| About this exercise |
Reproduce the listing below verbatim, omitting the pictures.

---------- Data for review ----------

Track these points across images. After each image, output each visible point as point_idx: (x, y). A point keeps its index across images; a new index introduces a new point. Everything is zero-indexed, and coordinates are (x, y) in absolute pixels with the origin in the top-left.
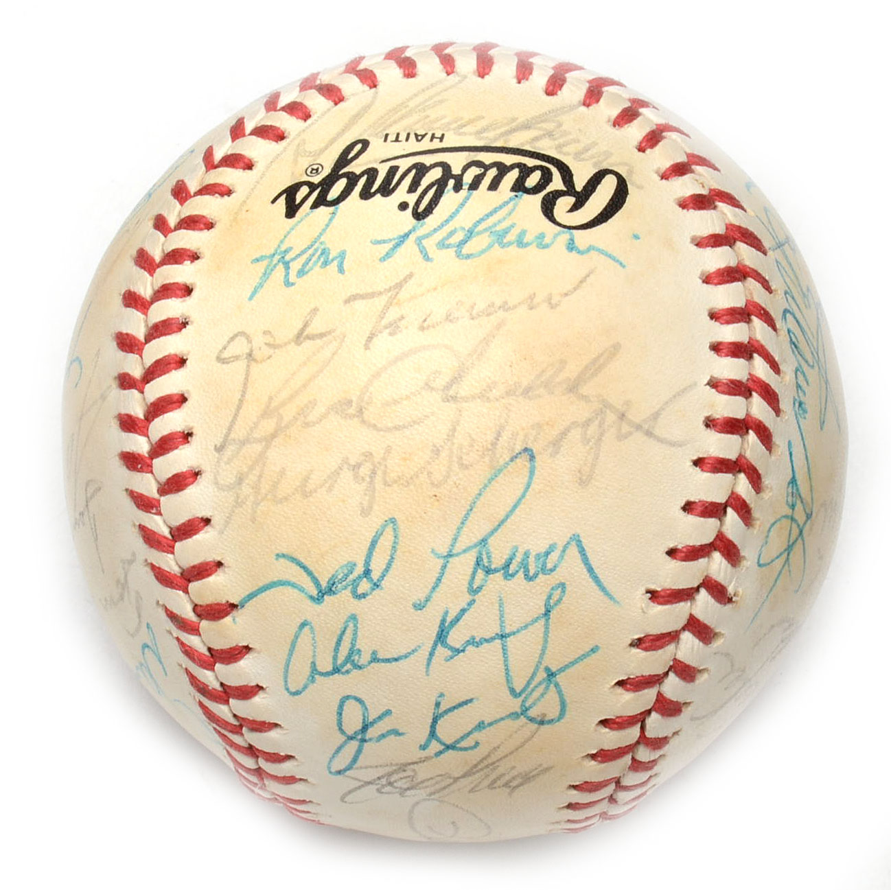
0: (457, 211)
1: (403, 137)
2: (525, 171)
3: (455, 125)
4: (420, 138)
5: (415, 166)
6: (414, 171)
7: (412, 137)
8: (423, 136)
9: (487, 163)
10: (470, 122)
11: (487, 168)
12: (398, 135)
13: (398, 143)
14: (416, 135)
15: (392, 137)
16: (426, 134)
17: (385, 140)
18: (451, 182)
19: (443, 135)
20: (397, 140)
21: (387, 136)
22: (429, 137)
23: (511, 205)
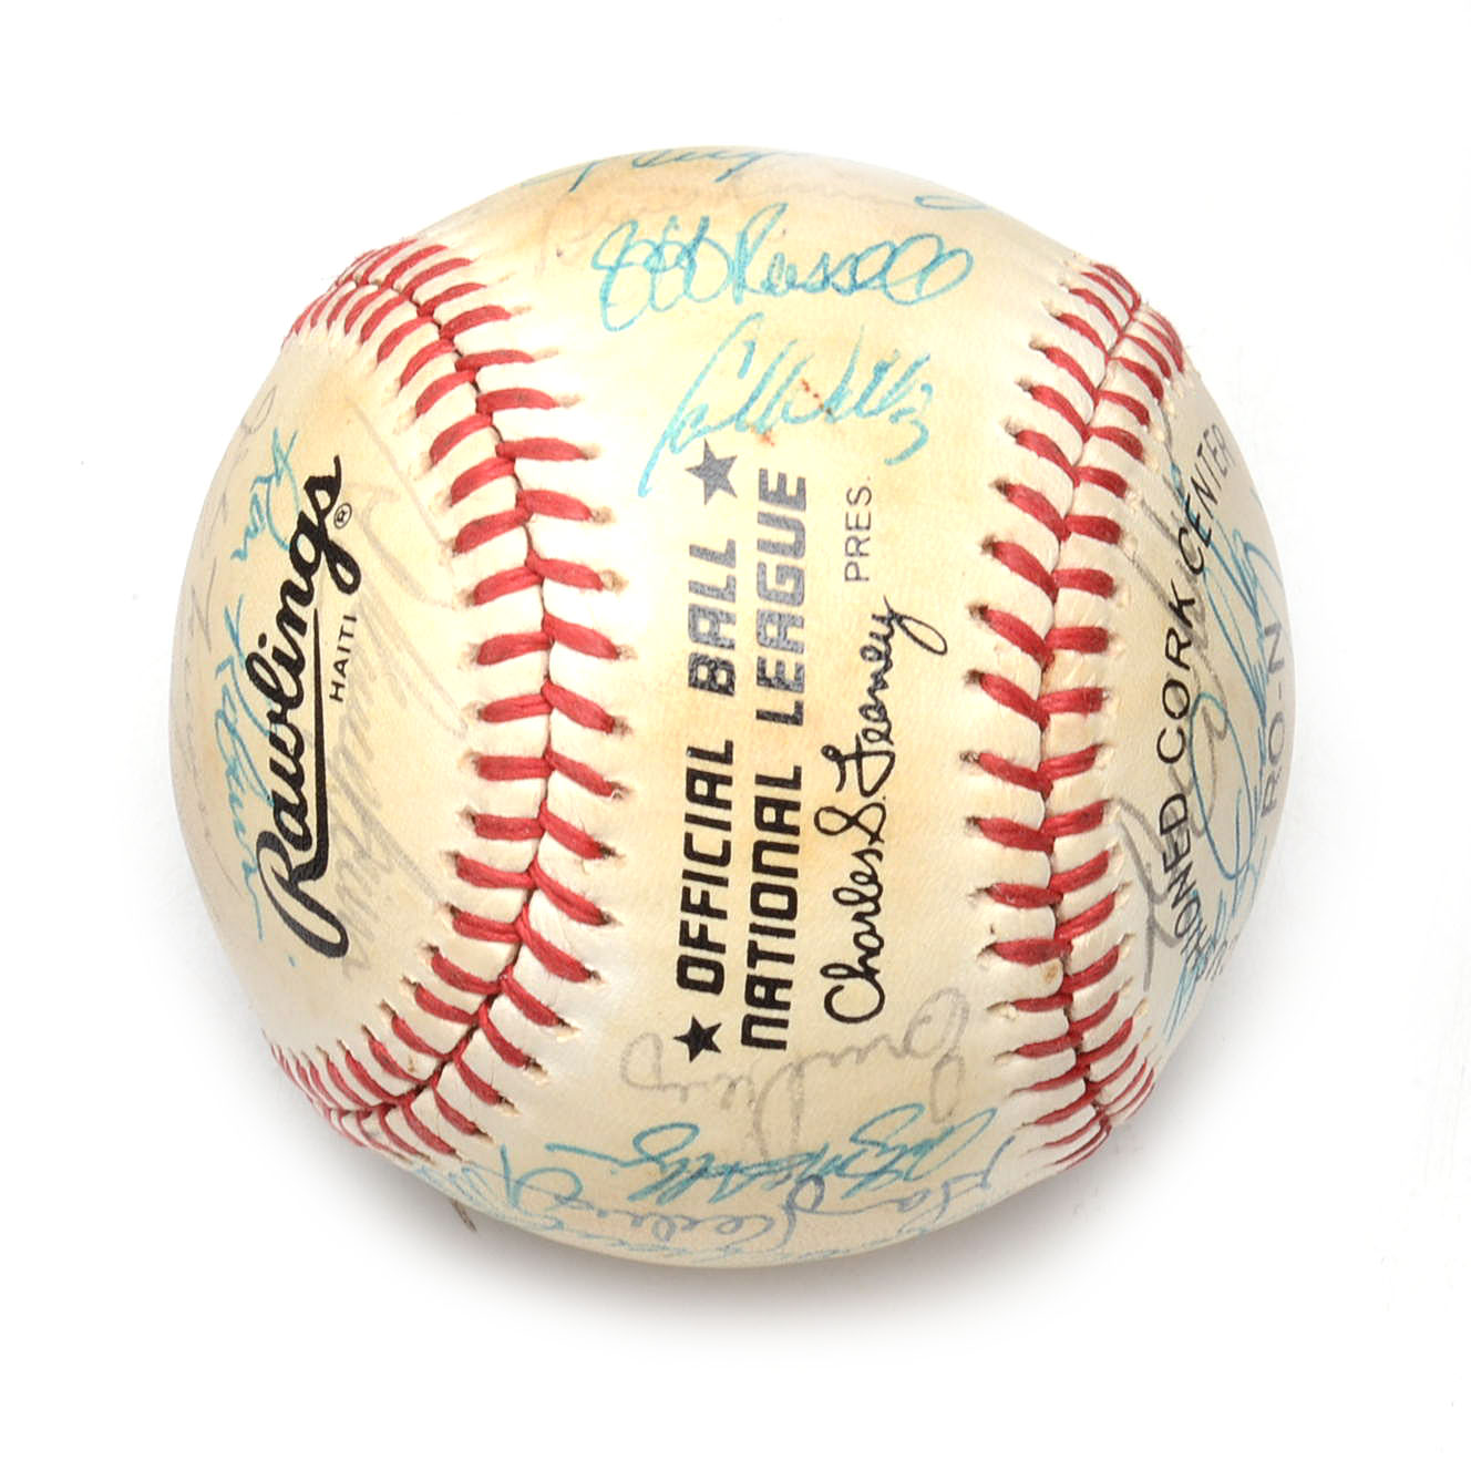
0: (250, 715)
1: (346, 642)
2: (299, 812)
3: (356, 717)
4: (340, 666)
5: (301, 658)
6: (295, 657)
7: (343, 656)
8: (341, 672)
9: (302, 761)
10: (362, 741)
11: (295, 758)
12: (351, 636)
13: (339, 634)
14: (344, 662)
15: (348, 627)
16: (344, 675)
17: (346, 618)
18: (278, 708)
19: (340, 700)
20: (343, 633)
21: (354, 619)
22: (340, 679)
23: (259, 789)
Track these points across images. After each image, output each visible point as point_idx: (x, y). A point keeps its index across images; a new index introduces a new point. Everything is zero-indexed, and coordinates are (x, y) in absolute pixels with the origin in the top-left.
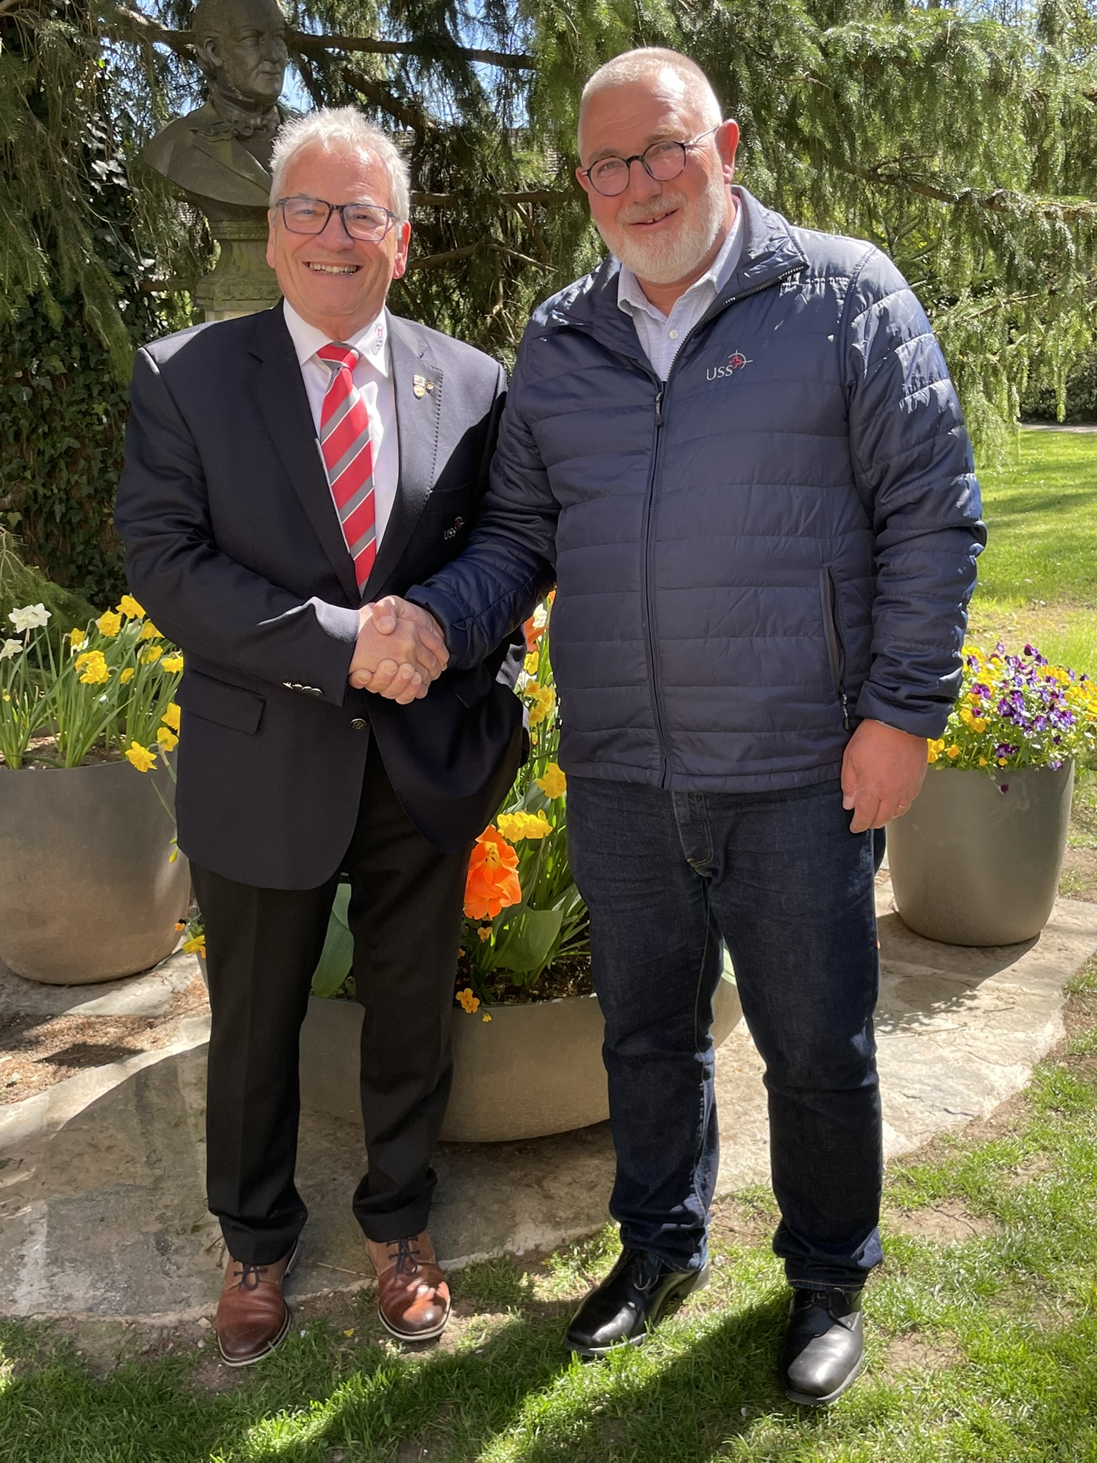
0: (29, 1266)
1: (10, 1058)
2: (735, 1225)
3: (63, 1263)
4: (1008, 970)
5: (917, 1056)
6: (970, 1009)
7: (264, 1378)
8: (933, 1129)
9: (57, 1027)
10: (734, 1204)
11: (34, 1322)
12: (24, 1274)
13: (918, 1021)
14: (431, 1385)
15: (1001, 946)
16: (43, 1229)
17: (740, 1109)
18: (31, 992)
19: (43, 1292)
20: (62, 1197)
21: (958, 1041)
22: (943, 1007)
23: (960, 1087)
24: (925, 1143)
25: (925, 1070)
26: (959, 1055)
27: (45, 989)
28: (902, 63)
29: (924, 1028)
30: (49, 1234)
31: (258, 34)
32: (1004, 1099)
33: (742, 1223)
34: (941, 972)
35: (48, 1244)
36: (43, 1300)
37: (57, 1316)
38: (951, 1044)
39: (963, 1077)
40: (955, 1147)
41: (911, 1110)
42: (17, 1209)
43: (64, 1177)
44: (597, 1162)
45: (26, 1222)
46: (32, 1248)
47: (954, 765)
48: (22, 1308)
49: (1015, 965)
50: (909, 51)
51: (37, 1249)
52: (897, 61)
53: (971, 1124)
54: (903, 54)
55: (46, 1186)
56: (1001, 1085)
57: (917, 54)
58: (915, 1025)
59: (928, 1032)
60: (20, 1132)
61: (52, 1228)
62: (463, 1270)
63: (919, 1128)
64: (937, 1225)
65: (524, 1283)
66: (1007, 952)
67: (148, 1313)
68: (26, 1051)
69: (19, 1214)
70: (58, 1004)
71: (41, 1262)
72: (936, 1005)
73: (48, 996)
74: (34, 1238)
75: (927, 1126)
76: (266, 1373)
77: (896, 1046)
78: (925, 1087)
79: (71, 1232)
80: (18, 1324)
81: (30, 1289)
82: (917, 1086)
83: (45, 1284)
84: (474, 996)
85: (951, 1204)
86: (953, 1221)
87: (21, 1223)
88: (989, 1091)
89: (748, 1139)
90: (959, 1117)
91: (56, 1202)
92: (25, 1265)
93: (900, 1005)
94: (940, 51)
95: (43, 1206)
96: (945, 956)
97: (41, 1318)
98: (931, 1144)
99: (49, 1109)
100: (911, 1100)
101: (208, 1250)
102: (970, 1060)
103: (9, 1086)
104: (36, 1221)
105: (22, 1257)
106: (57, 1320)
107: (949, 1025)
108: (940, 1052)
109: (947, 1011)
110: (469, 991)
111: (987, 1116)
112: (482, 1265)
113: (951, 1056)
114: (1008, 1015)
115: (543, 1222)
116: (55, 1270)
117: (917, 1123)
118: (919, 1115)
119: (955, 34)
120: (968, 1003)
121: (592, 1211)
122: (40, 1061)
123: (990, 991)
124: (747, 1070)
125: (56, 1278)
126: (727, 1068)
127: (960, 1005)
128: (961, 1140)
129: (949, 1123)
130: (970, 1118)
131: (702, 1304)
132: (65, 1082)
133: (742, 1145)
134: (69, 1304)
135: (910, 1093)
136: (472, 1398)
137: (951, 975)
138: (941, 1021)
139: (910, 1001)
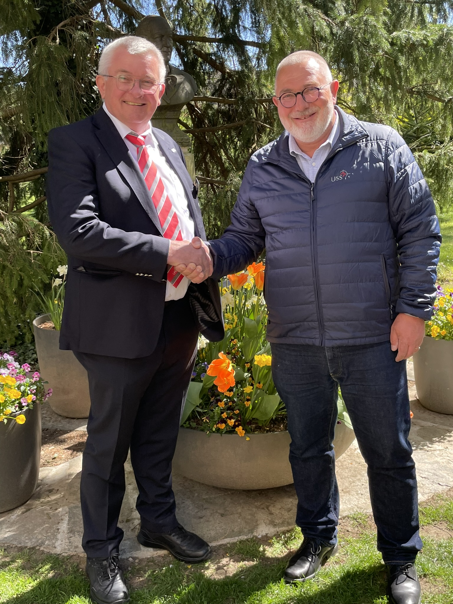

----------

| Reply |
Track these points across images. After each image, output each visible point as point_idx: (x, y). A point keeps its index across images; a new index introduces a new point. Everything is zero-indexed, and coordinates are (x, y) in absolute pixels with the origin in the top-left.
0: (457, 211)
1: (403, 137)
2: (525, 171)
3: (455, 125)
4: (420, 138)
5: (415, 166)
6: (414, 171)
7: (412, 137)
8: (423, 136)
9: (487, 163)
10: (470, 122)
11: (487, 168)
12: (398, 135)
13: (398, 143)
14: (416, 135)
15: (392, 137)
16: (426, 134)
17: (385, 140)
18: (451, 182)
19: (443, 135)
20: (397, 140)
21: (387, 136)
22: (429, 137)
23: (511, 205)
0: (250, 715)
1: (346, 642)
2: (299, 812)
3: (356, 717)
4: (340, 666)
5: (301, 658)
6: (295, 657)
7: (343, 656)
8: (341, 672)
9: (302, 761)
10: (362, 741)
11: (295, 758)
12: (351, 636)
13: (339, 634)
14: (344, 662)
15: (348, 627)
16: (344, 675)
17: (346, 618)
18: (278, 708)
19: (340, 700)
20: (343, 633)
21: (354, 619)
22: (340, 679)
23: (259, 789)
Track these points across images. After each image, output each visible point as point_idx: (x, y). A point keeps its index across images; a new index introduces a new point. Everything is zero-indexed, and coordinates are (x, y) in absolute pixels with the origin in the top-left.
0: (29, 1266)
1: (10, 1058)
2: (735, 1225)
3: (63, 1263)
4: (1008, 970)
5: (917, 1056)
6: (970, 1009)
7: (264, 1378)
8: (933, 1129)
9: (57, 1027)
10: (734, 1204)
11: (34, 1322)
12: (24, 1274)
13: (918, 1021)
14: (431, 1385)
15: (1001, 946)
16: (43, 1229)
17: (740, 1109)
18: (31, 992)
19: (43, 1292)
20: (62, 1197)
21: (958, 1041)
22: (943, 1007)
23: (960, 1087)
24: (925, 1143)
25: (925, 1070)
26: (959, 1055)
27: (45, 989)
28: (902, 63)
29: (924, 1028)
30: (49, 1234)
31: (258, 34)
32: (1004, 1099)
33: (742, 1223)
34: (941, 972)
35: (48, 1244)
36: (43, 1300)
37: (57, 1316)
38: (951, 1044)
39: (963, 1077)
40: (955, 1147)
41: (911, 1110)
42: (17, 1209)
43: (64, 1177)
44: (597, 1162)
45: (26, 1222)
46: (32, 1248)
47: (954, 765)
48: (22, 1308)
49: (1015, 965)
50: (909, 51)
51: (37, 1249)
52: (897, 61)
53: (971, 1124)
54: (903, 54)
55: (46, 1186)
56: (1001, 1085)
57: (917, 54)
58: (915, 1025)
59: (928, 1032)
60: (20, 1132)
61: (52, 1228)
62: (463, 1270)
63: (919, 1128)
64: (937, 1225)
65: (524, 1283)
66: (1007, 952)
67: (148, 1313)
68: (26, 1051)
69: (19, 1214)
70: (58, 1004)
71: (41, 1262)
72: (936, 1005)
73: (48, 996)
74: (34, 1238)
75: (927, 1126)
76: (266, 1373)
77: (896, 1046)
78: (925, 1087)
79: (71, 1232)
80: (18, 1324)
81: (30, 1289)
82: (917, 1086)
83: (45, 1284)
84: (474, 996)
85: (951, 1204)
86: (953, 1221)
87: (21, 1223)
88: (989, 1091)
89: (748, 1139)
90: (959, 1117)
91: (56, 1202)
92: (25, 1265)
93: (900, 1005)
94: (940, 51)
95: (43, 1206)
96: (945, 956)
97: (41, 1318)
98: (931, 1144)
99: (49, 1109)
100: (911, 1100)
101: (208, 1250)
102: (970, 1060)
103: (9, 1086)
104: (36, 1221)
105: (22, 1257)
106: (57, 1320)
107: (949, 1025)
108: (940, 1052)
109: (947, 1011)
110: (469, 991)
111: (987, 1116)
112: (482, 1265)
113: (951, 1056)
114: (1008, 1015)
115: (543, 1222)
116: (55, 1270)
117: (917, 1123)
118: (919, 1115)
119: (955, 34)
120: (968, 1003)
121: (592, 1211)
122: (40, 1061)
123: (990, 991)
124: (747, 1070)
125: (56, 1278)
126: (727, 1068)
127: (960, 1005)
128: (961, 1140)
129: (949, 1123)
130: (970, 1118)
131: (702, 1304)
132: (65, 1082)
133: (742, 1145)
134: (69, 1304)
135: (910, 1093)
136: (472, 1398)
137: (951, 975)
138: (941, 1021)
139: (910, 1001)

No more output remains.